Thursday, January 6, 2011

Salted Chocolate Chocolate Chip Cookies

If you’re like me, you are probably drooling over the mere title of this post. But, maybe you’re nothing like me and you need a little convincing. Well, here it is. These cookies are amazing! They are soft and chewy with an edge that fights back just a little. They start off with bitter chocolate, then mellow into sweetness, and linger with a salty finish. If you’re not panting with desire for these buttery delights, then I think we should see other people.

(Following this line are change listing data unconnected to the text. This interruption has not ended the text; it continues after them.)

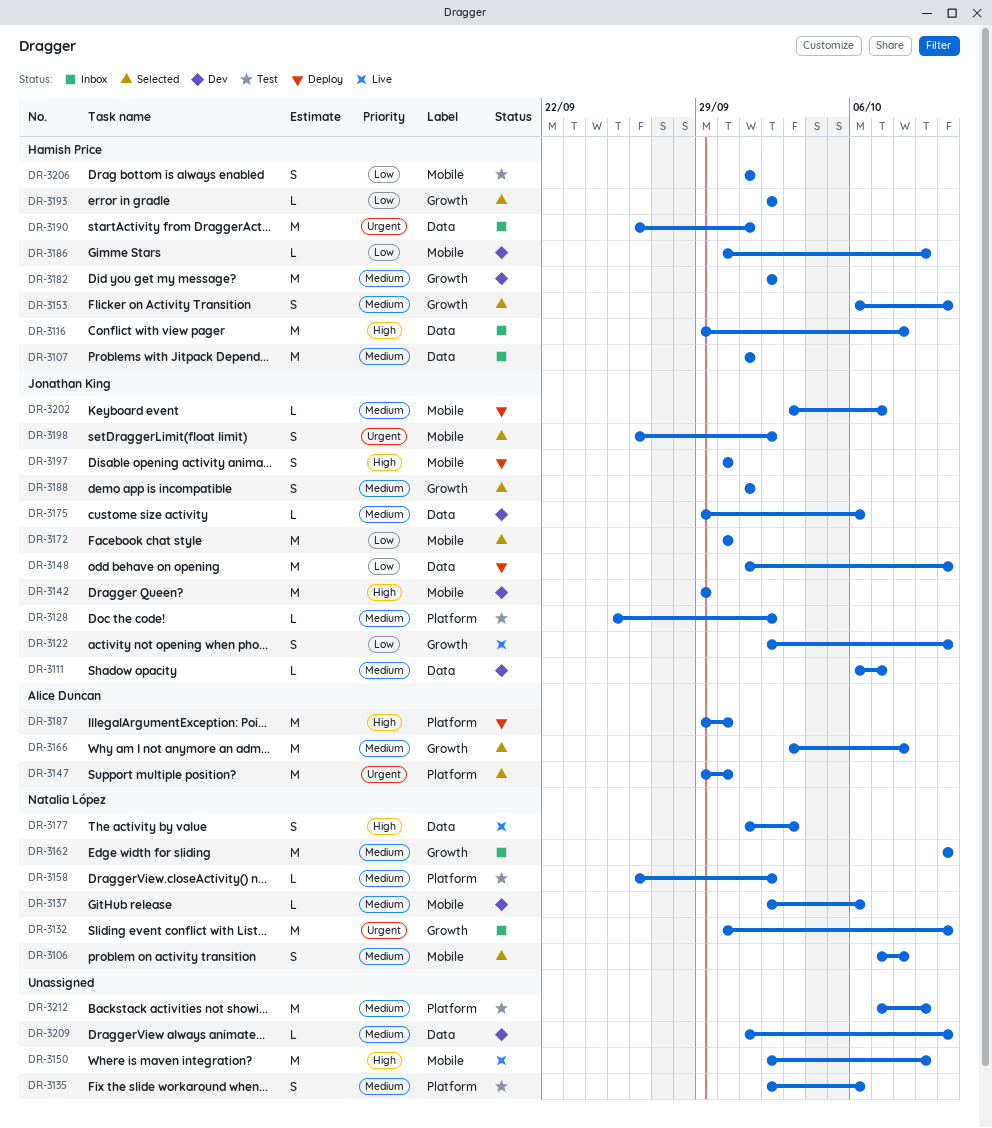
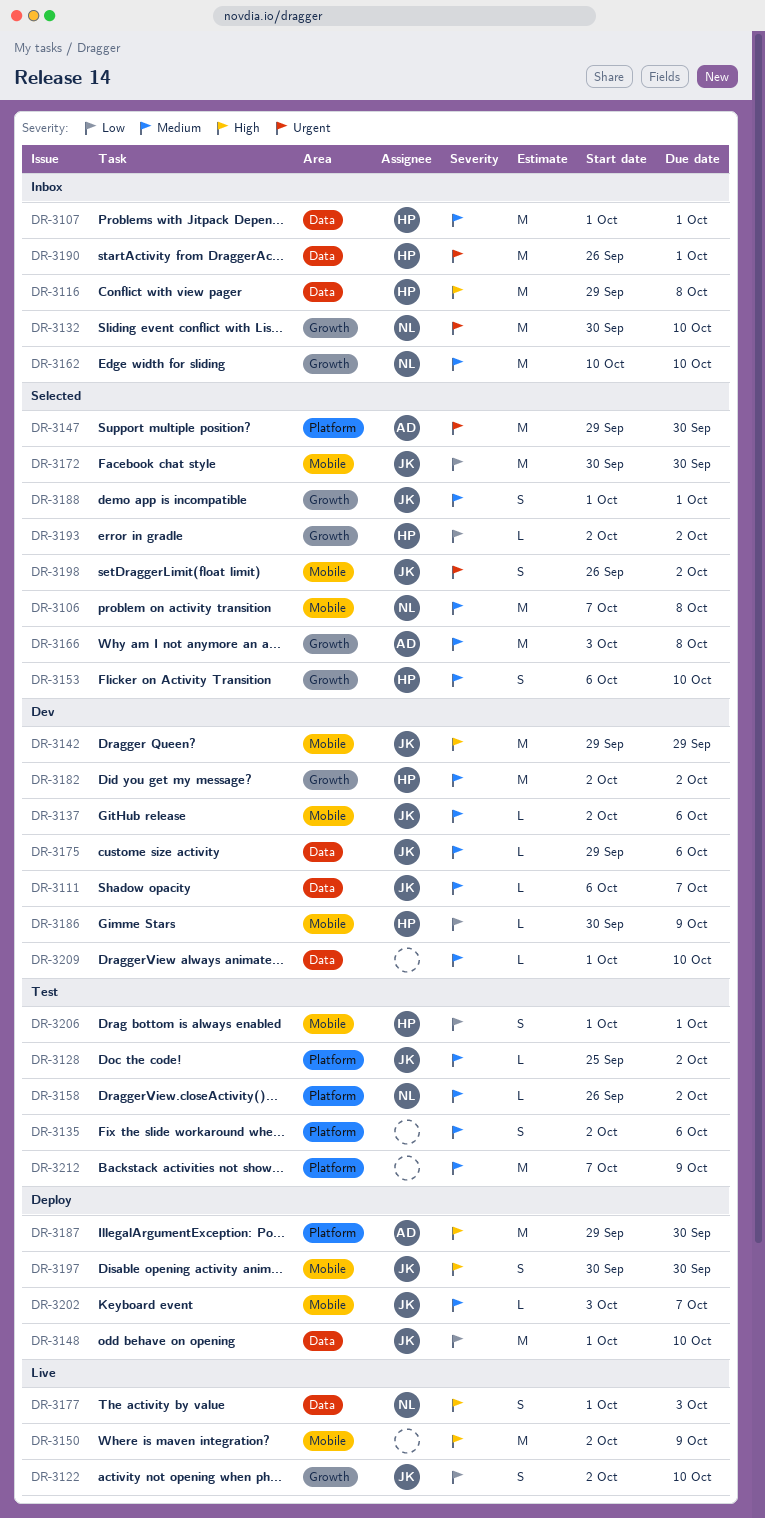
DR-3106, estimate: S -> M
DR-3137, owner: Natalia López -> Jonathan King

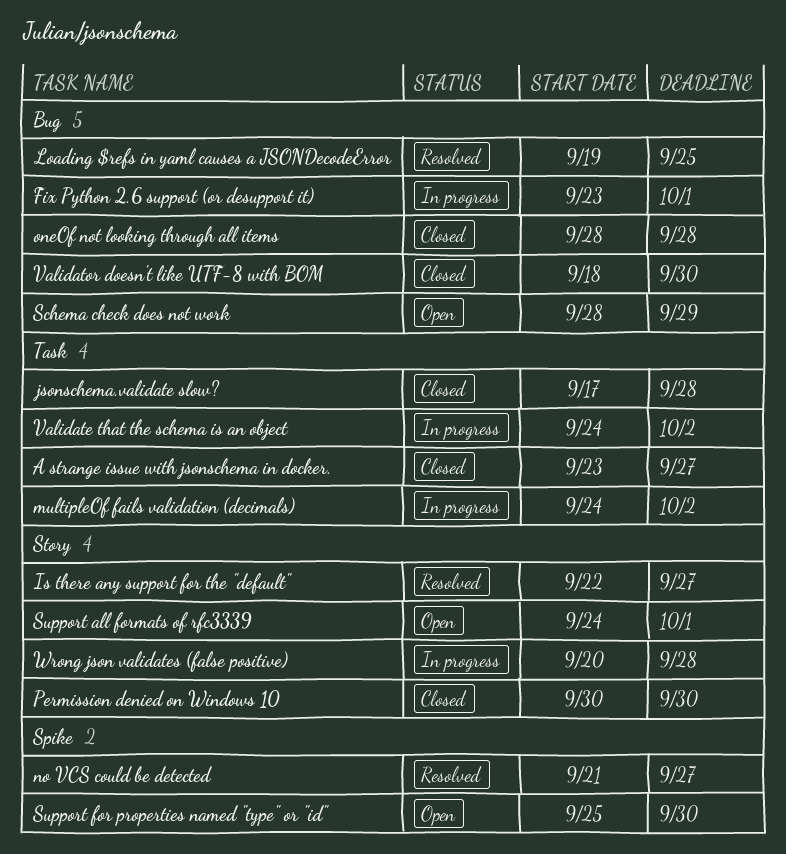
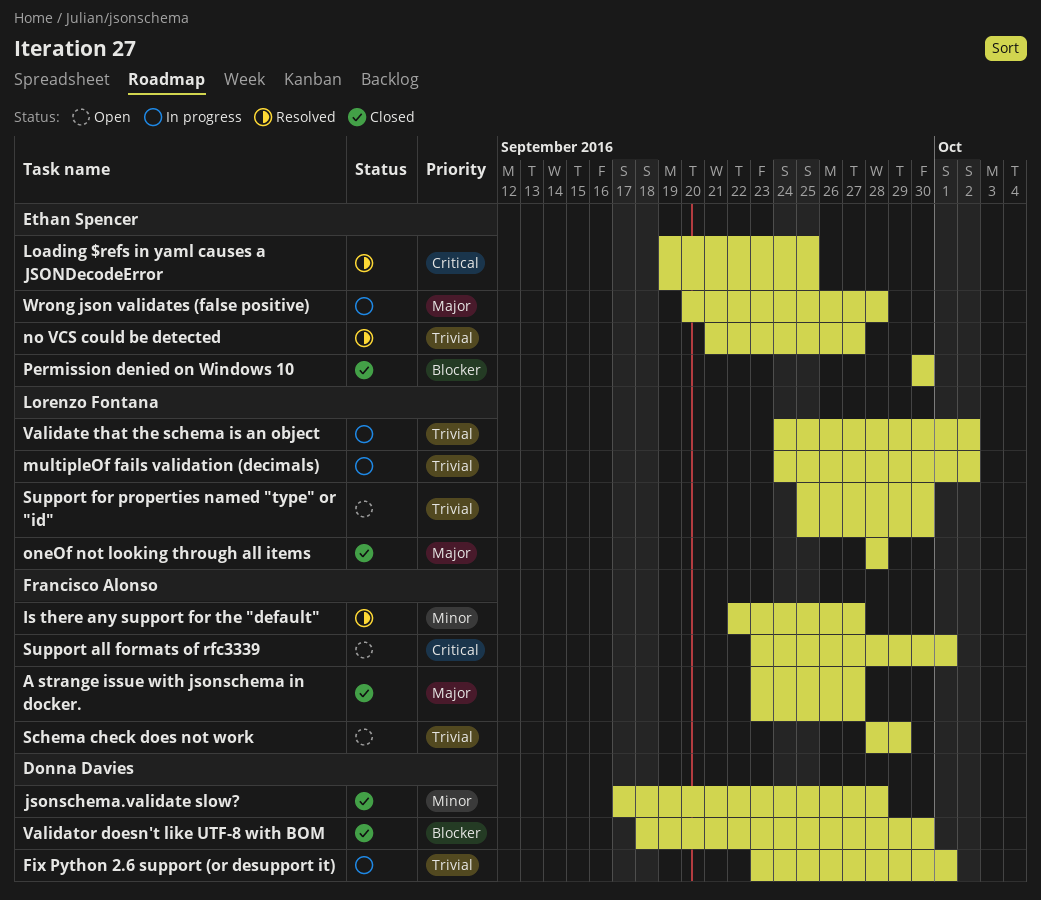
Support all formats of rfc3339, start: Sep 24 -> Sep 23

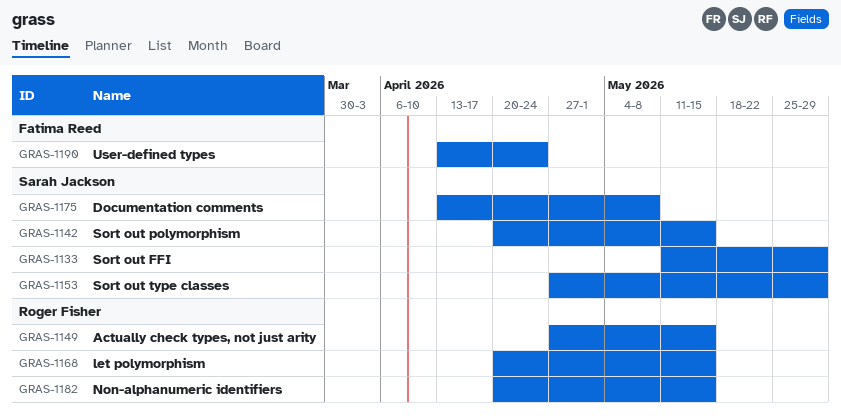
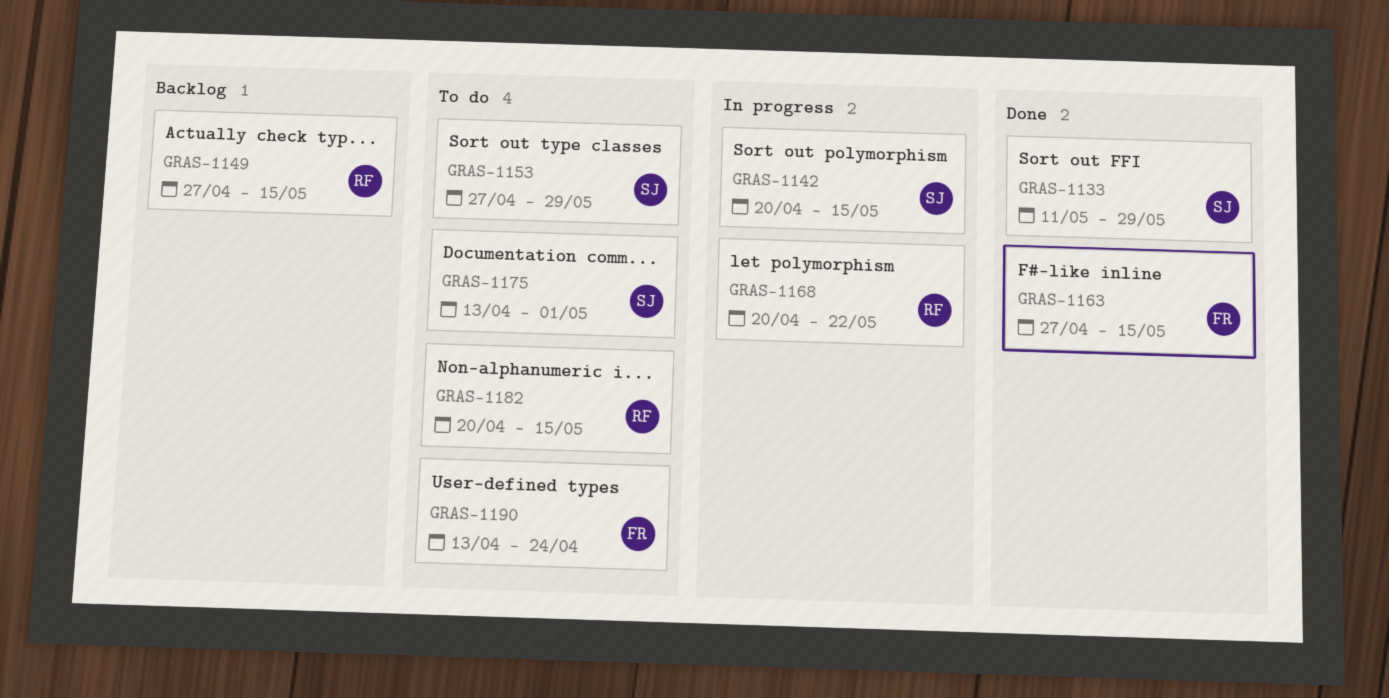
GRAS-1163: none -> present
GRAS-1168, due: May 15 -> May 22
GRAS-1175, due: May 8 -> May 1

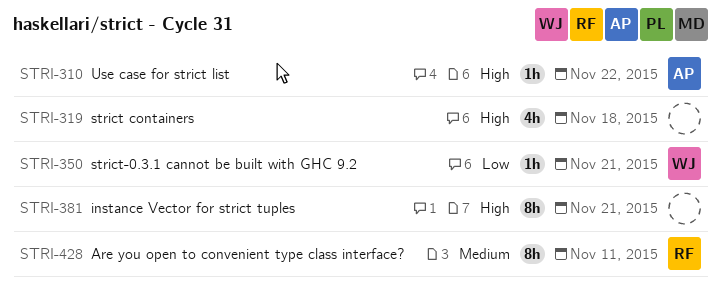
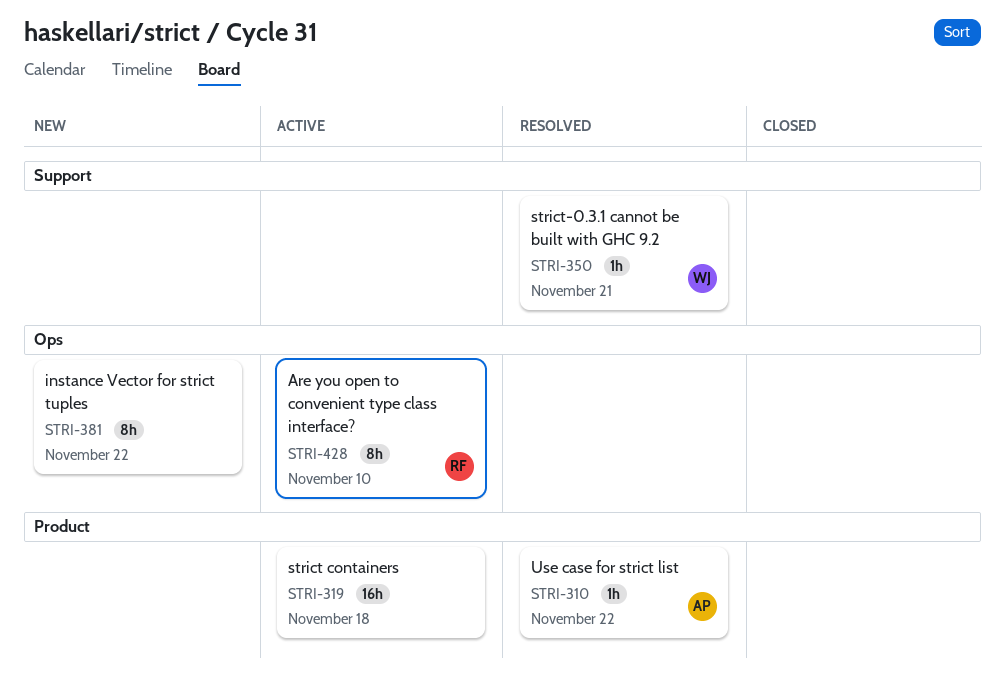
STRI-319, estimate: 4h -> 16h
STRI-381, due: Nov 21 -> Nov 22
STRI-428, due: Nov 11 -> Nov 10

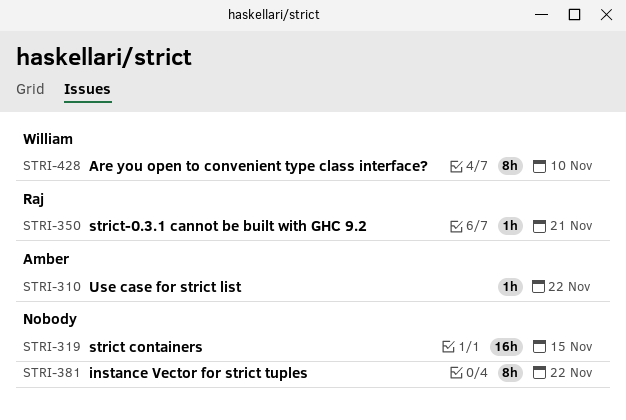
STRI-319, due: Nov 18 -> Nov 15
STRI-350, owner: William -> Raj
STRI-428, owner: Raj -> William

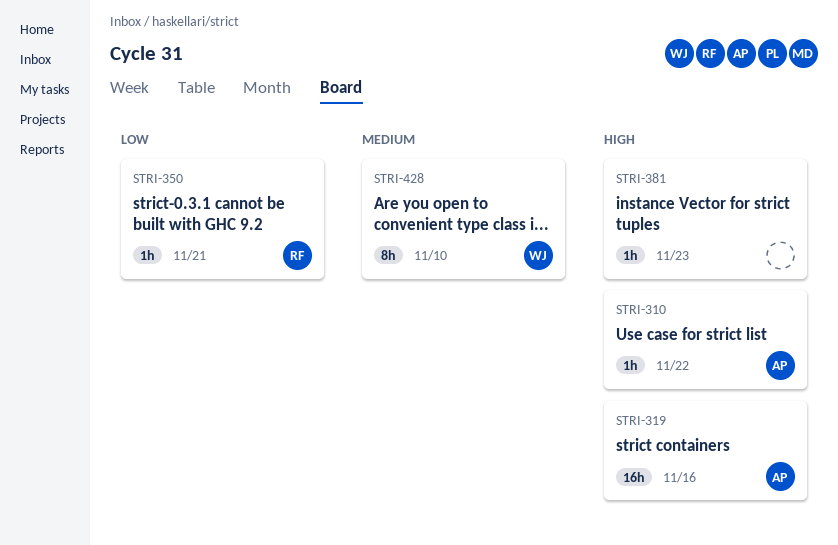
STRI-319, owner: none -> Amber
STRI-319, due: Nov 15 -> Nov 16
STRI-381, estimate: 8h -> 1h
STRI-381, due: Nov 22 -> Nov 23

But, if you are, could you whip up a batch and bring them on over?

1 cup all purpose flour
1/2 cup Dutch process cocoa
1/2 teaspoon baking soda
1/4 teaspoon baking powder
a heaping 1/4 teaspoon salt
8 tablespoons non dairy butter softened
1/2 cup sugar
1/2 cup brown sugar packed
1 tablespoon ground flaxseed
3 tablespoons water
1 teaspoon vanilla
1/2 cup chopped walnuts
1/2 cup chocolate chips

Heat the oven to 350º

In a large bowl, combine the flour, cocoa, baking soda, baking powder, and salt. In the bowl of a mixer, whip the butter until it is smooth and creamy. Add the sugar and brown sugar, and mix until smooth and combined. In a blender, combine the flaxseed and water and blend until thick and frothy.  Add the flaxseed mixture, and the vanilla to the butter and sugar and mix until combined. Add the flour mixture to the butter and mix until just incorporated. Add the walnuts and chocolate chips to the batter and mix.

Scoop large tablespoons of dough onto a cookie sheet. Bake for 12 to 14 minutes, rotating the cookie sheets and exchanging the top and bottom halfway through. Cookies will puff up as they bake, and then deflate as they get closer to being done. After baking, transfer the cookies to a cooling rack. Enjoy!